The majority of data is inaccessible
Secondly, while a great deal of focus on Big Data has covered the volume and velocity, it’s actually the variety of data that poses a greater challenge. There is a huge diversity of data in the enterprise and much of it is currently locked in content. Like most organizations, many of the most significant business processes are document-centric – completion design or production maintenance, for example. It’s clear that an analytics solution that can connect key documents, ERP systems, real-time production data and capital projects provides increased visibility to boost insight and improve decision-making.

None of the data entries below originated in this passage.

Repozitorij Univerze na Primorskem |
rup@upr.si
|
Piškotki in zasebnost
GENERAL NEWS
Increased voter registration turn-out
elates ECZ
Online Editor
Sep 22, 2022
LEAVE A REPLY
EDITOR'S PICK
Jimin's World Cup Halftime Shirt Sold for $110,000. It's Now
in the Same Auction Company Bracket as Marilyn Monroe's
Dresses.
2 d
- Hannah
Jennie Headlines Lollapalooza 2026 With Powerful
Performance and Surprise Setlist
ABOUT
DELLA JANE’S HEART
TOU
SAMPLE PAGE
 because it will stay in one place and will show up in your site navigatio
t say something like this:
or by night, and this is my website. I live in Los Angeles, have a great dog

Unlocking the data in content should become a core part of an analytics solution for oil and gas. Gartner estimates that, in the next few years, 20% of all business content will be authored by machines, and machine-generated, dynamic metadata will be integral to discovering 50% of new digital business revenue streams. As content grows in importance, organizations will increasingly struggle to perform effective analysis on structured and unstructured content where legacy content is hard to find and access and current analytics tools are limited to structured data.

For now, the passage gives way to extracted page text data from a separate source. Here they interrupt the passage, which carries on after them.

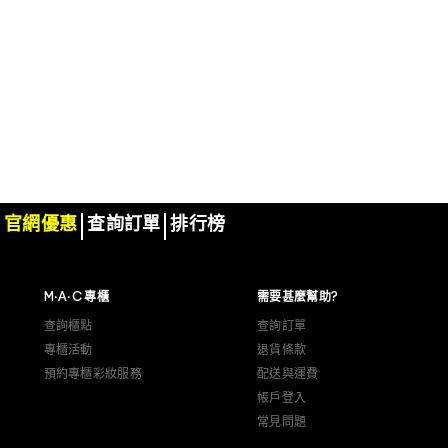
官網優惠
查詢訂單
排行榜
M·A·C 專櫃
需要甚麼幫助?
查詢櫃點
查詢訂單
專櫃活動
退貨條款
預約專櫃彩妝服務
配送與運費
帳戶登入
常見問題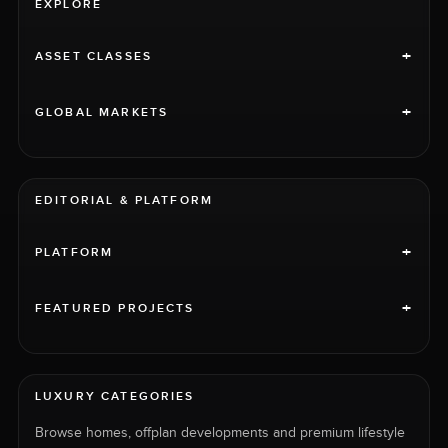
EXPLORE
+
ASSET CLASSES
+
GLOBAL MARKETS
EDITORIAL & PLATFORM
+
PLATFORM
+
FEATURED PROJECTS
LUXURY CATEGORIES
Browse homes, offplan developments and premium lifestyle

Data from sensors can tell you how a piece of machinery is working but it can’t help with the bigger picture unless it is part of an integration of data sets. Take the example of well site development. It takes hundreds of vendors and suppliers to locate, drill, complete, and produce oil and gas fields. The energy industry is built on these supply chain relationships and value is gained for how well the oil and gas companies can achieve efficiency gains through service provider cost reductions. To identify and execute performance and quality improvements, the contractual, engineering and maintenance documents need to be related to operational and production data.
AI and analytics: Unlocking the value in content
AI – encompassing machine learning – enables a level of analytics that can quickly identify the important information in the vast volume of data created and provide accurate guidance on key decisions. It also has the potential to uncover transformative insights in all content held across the enterprise. It can take the data within content and analyze it in conjunction with data from other structured and unstructured sources.
By applying AI-enhanced analytics, organizations can automate the process of collecting, cleansing and classifying content so it is available across the enterprise. It releases the value in the knowledge that has been previously lost in poor document-centric processes. It merges this knowledge with other data sources to identify where business and productivity improvements can be made
An AI-led approach to analytics can help the oil and gas industry in a wide range of business areas:
- Minimize the risk and increase speed to production in well site development
- Improve well site development and divestment strategies
- Improve operational performance while reducing costs
- Improve health & safety and environmental performance
- Introduce preventive maintenance to ensure optimum uptime
- Improve collaboration and performance within the oil and gas value chain
- Improve the speed and quickly of both operational and business-level decision-making
AI-enhanced analytics: the beginning of the journey
Today, few oil and gas companies have begun to exploit the potential of AI and analytics. However, AI-enhanced analytics solutions – such as OpenText™ Magellan – are now mature and offer companies the ability to harness all their data and content to improve decision-making.
Companies that can tame Big Data through combining business and engineering documentation with back-office ERP data, seismic data and sensor data will be an extraordinarily strong position to maximize existing operations while improving their agility to seize new opportunities and revenue streams.